Genellikle birkaç saatlik stüdyo çekimleriyle gerçekleştirilen klasik düğün fotoğrafları zamanın, anlayış ve zevklerin, teknolojinin gelişmesine paralel olarak yerini yeni bir alternatife bırakıyor: Belgesel düğün fotoğrafları veya düğün hikayesi fotoğrafları olarak bilinen fotoğraflar ve bunların ortaya çıkardığı düğün fotoğrafçısı terimi. Amerika’da ve Avrupa ülkelerinde uzun yıllardır uygulanan bu konsept yaklaşık 10 yıldır ülkemizde de talep görüyor.
‘Düğün mevsimi’ olarak da tabir edilen yaz ayları geldiğinde düğün fotoğrafı çeken fotoğraf sanatçılarının işleri daha hareketli bir hal alıyor. Bu oldukça yorucu işin tatmin edici kısmı ise başkalarının mutluluğunu paylaşma imkanı vermesi. Bu işi yapmak iyi ekipmanlara ve iyi bir flash’a sahip olmayı, kullanılacak lensler konusunda titiz davranmayı ve yerine göre bazen tele objektif kullanmayı gerektiriyor.

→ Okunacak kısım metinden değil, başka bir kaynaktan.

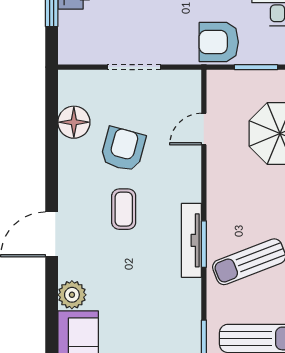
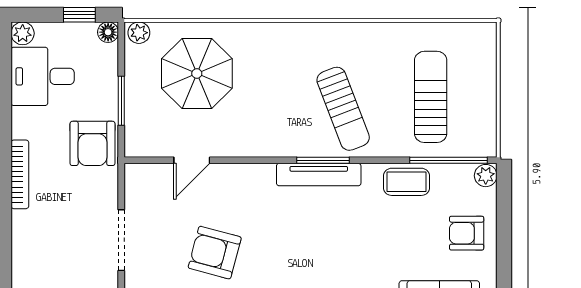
door: (204, 129) -> (192, 160), hinge flipped
coffee table: (124, 209) -> (406, 182), moved

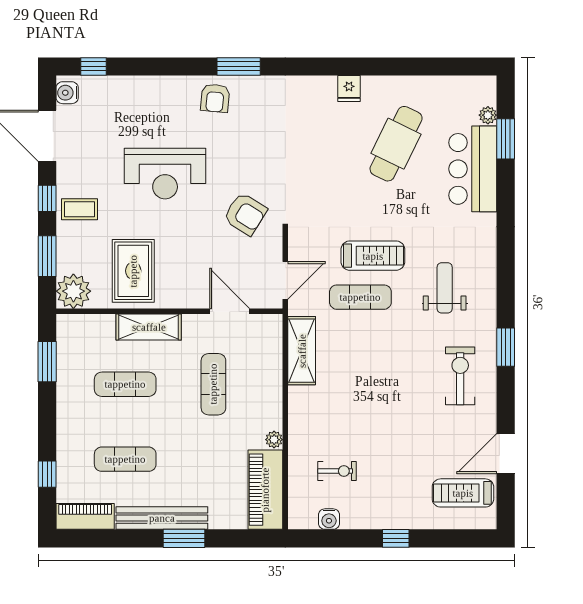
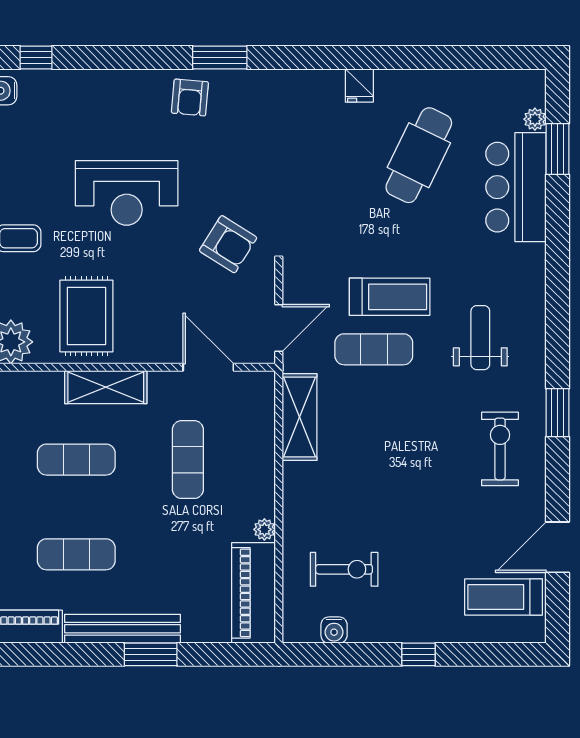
exercise bike: (337, 471) -> (344, 569), width x1.38, depth x1.39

Düğün fotoğrafçısı çekimlerden önce çiftlerle yüz yüze görüşerek onların tarz ve beklentileri hakkında bilgi alıyor ve çalışmalarını bu çerçevede yapıyor. Fotoğrafların çekileceği mekan veya mekanların önceden kontrol edilmesi ve çekim yapılacak alanların belirlenmesi ortaya daha bilinçli ve kaliteli işler çıkmasına yol açıyor. Düğünün öncesinde, evde, kuaförde, gelin arabasına biniş sırasında, nikah anında, ilk dans esnasında, pasta kesilirken çekilen doğal fotoğraflar birçok çift tarafından poz verilmesini gerektiren geleneksel düğün fotoğraflarından daha cazip bulunuyor.
Bir düğün fotoğrafçısı sadece birçok düğün fotoğrafı çekmekle kalmıyor, konuyla ilgili birçok ek hizmet de söz konusu. Örneğin evlenen çiftin seçtiği bazı fotoğraflara sanatsal fotoğraf düzenlemesi yapılıp özel bir albüm tasarımı yapılabiliyor, çekilen fotoğraflarla biri renkli, diğeri de siyah beyaz olan 2 ayrı DVD hazırlanabiliyor.